La prova che i soldi dati da Silvio Berlusconi a Marcello Dell’Utri siano il prezzo del silenzio, il frutto di un ricatto criminale, non c’è. Ma c’è di più: «Anzi insistono i magistrati palermitani - non è nemmeno stato possibile confutare la versione secondo cui tali regalie fossero disposte da Silvio Berlusconi in maniera volontaria, senza alcuna coartazione, per ragioni di amicizia, di riconoscenza per la collaborazione lavorativa, imprenditoriale e politica e da ultimo anche per sostenere le spese del nucleo familiare del Dell’Utri e le varie necessità dei suoi membri».

I bonifici, i versamenti e le suggestioni accatastate l’una sull’altra dalla Dia che ha rovistato ovunque nella storia criminale degli ultimi quarant’anni, non dimostrano nulla. E danno ragione agli avvocati Francesco Centonze e Filippo Dinacci. Per queste ragioni, la confisca del patrimonio non può essere disposta così come la «sorveglianza speciale con obbligo di soggiorno». Una sconfitta sonora per la procura che da anni e anni cerca in tutti i modi di schiacciare l’immagine del senatore sul profilo del mafioso. Ma quel che stupisce è la data del verdetto: il 13 marzo scorso, solo una manciata di giorni prima del clamoroso sequestro disposto dalla procura di Firenze.

Quei che a Firenze è stato disposto, è stato negato come misura di prevenzione - dai giudici siciliani.

Certo, a Palermo si parla sempre di Cosa nostra, ma prevalgono i presunti intrighi e affari illeciti tessuti con i boss nel corso di decenni; a Firenze invece si va, se possibile, anche oltre tratteggiando un Dell’Utri stragista che si appoggia a Giuseppe Graviano fra il 93 e il 94 per spingere Cosa nostra a piazzare bombe, a uccidere e a profanare chiese.
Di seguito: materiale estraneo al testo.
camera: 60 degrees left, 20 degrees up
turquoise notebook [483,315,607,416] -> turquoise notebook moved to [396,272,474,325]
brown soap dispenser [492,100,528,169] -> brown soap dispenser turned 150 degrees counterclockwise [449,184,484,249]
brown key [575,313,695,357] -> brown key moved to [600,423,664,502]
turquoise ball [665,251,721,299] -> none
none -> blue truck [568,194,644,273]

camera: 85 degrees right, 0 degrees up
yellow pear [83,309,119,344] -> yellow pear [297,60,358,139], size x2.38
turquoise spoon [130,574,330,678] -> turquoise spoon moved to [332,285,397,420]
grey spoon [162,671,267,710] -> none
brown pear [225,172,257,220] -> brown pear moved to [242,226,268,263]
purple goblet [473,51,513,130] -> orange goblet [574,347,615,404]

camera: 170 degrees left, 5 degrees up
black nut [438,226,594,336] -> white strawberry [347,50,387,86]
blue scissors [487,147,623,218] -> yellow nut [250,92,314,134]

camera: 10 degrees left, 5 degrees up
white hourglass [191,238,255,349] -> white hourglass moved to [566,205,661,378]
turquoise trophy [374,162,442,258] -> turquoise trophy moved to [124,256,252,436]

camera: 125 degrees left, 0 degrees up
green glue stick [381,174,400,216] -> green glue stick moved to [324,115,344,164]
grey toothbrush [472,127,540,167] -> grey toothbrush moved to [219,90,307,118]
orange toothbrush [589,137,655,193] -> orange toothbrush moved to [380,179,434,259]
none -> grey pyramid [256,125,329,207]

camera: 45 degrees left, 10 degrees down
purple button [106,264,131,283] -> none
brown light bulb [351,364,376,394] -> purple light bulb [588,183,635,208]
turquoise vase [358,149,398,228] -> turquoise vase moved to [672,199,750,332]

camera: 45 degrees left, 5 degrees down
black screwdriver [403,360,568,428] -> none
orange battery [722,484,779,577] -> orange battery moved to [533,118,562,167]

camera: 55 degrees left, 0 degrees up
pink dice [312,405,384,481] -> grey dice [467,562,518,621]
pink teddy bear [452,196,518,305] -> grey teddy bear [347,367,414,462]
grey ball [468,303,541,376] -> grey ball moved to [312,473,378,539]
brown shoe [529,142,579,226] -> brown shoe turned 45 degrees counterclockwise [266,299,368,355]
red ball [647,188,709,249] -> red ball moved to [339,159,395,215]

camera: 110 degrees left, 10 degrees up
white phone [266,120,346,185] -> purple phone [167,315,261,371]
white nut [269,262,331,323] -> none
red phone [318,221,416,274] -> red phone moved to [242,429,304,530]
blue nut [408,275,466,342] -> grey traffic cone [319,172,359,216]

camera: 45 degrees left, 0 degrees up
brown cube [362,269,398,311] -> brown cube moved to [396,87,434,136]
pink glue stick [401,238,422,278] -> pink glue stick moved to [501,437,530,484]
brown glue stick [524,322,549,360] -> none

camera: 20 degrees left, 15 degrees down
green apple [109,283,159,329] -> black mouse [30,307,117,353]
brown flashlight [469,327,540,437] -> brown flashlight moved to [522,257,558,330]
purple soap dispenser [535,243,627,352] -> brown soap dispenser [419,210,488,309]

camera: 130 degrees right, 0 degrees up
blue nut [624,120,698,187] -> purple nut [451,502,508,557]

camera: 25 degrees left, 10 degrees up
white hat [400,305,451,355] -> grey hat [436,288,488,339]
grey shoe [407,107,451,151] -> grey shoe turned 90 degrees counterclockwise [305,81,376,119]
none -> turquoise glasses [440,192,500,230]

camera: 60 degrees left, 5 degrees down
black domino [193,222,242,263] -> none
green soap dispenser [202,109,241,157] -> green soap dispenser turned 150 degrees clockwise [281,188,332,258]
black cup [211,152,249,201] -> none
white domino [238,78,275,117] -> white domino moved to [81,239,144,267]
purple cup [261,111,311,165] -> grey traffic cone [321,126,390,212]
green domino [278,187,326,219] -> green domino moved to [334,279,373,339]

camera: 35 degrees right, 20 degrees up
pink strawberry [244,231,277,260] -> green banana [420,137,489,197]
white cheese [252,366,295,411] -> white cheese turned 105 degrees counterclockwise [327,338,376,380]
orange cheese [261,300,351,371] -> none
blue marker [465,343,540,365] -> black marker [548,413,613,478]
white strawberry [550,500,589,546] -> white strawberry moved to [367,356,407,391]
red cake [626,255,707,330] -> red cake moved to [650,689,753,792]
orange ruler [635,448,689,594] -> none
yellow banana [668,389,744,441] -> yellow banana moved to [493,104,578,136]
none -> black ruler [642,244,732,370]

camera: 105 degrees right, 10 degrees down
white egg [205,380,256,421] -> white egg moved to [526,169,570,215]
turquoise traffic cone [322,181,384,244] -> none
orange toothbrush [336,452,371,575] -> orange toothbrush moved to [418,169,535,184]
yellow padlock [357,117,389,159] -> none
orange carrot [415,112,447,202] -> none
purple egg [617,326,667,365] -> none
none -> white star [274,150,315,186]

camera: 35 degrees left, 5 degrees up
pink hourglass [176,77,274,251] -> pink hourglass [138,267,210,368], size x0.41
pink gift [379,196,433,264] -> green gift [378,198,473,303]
Uno scenario apocalittico che coinvolgeva, finché è stato in vita, anche Silvio Berlusconi. Ma al di là delle sensibilità di ciascuna procura, il canovaccio é lo stesso. Solo che quello che a Palermo viene sonoramente bocciato, a Firenze viene riproposto, utilizzando la mancata segnalazione, sulla base della legge Rognoni- La Torre, delle variazioni patrimoniali. Che ammontano a 42 milioni di euro. Attenzione: si tratta di un’omissione formale, perché tutti i soldi dati sono tracciati in modo trasparente. Ma la sostanza è che la procura di Firenze prova a rilanciare, sulla base di questo mancato adempimento, un’indagine che ora è al quarto round, dopo tre archiviazioni. E che trova nuova apparente linfa nel sequestro preventivo, finalizzato alla confisca, di quasi undici milioni di euro.

Le basi di questo blitz, a leggere il severo decreto palermitano, sono però esili.

Certo, Dell’Utri è stato condannato con sentenza definitiva per concorso esterno e quella può essere una base per costruire verità giudiziarie, peraltro come si sa controverse, ma oltre non si è andati.

Il tribunale lo afferma con linguaggio asciutto e netto, dando per scontato il passato obliquo dell’ex senatore: «Nessun elemento concreto raccolto nell’ultimo trentennio consente di reputare attuale il rischio di reiterazione del proposto (Dell’Utri, n.d.r.) nei circoli criminali che lo hanno visto operare (con le peculiari modalità accertate con la sentenza di condanna per concorso esterno)». Le donazioni del Cavaliere sono ingenti. «Ma - prosegue il decreto - non ricorrono elementi sufficienti per escludere tale flusso finanziario dal novero delle entrate lecite».

Infine, «anche gli elementi posti a fondamento della reputata fittizietà della separazione “dalla moglie Miranda Ratti“ sono opinabili e di incerta significatività».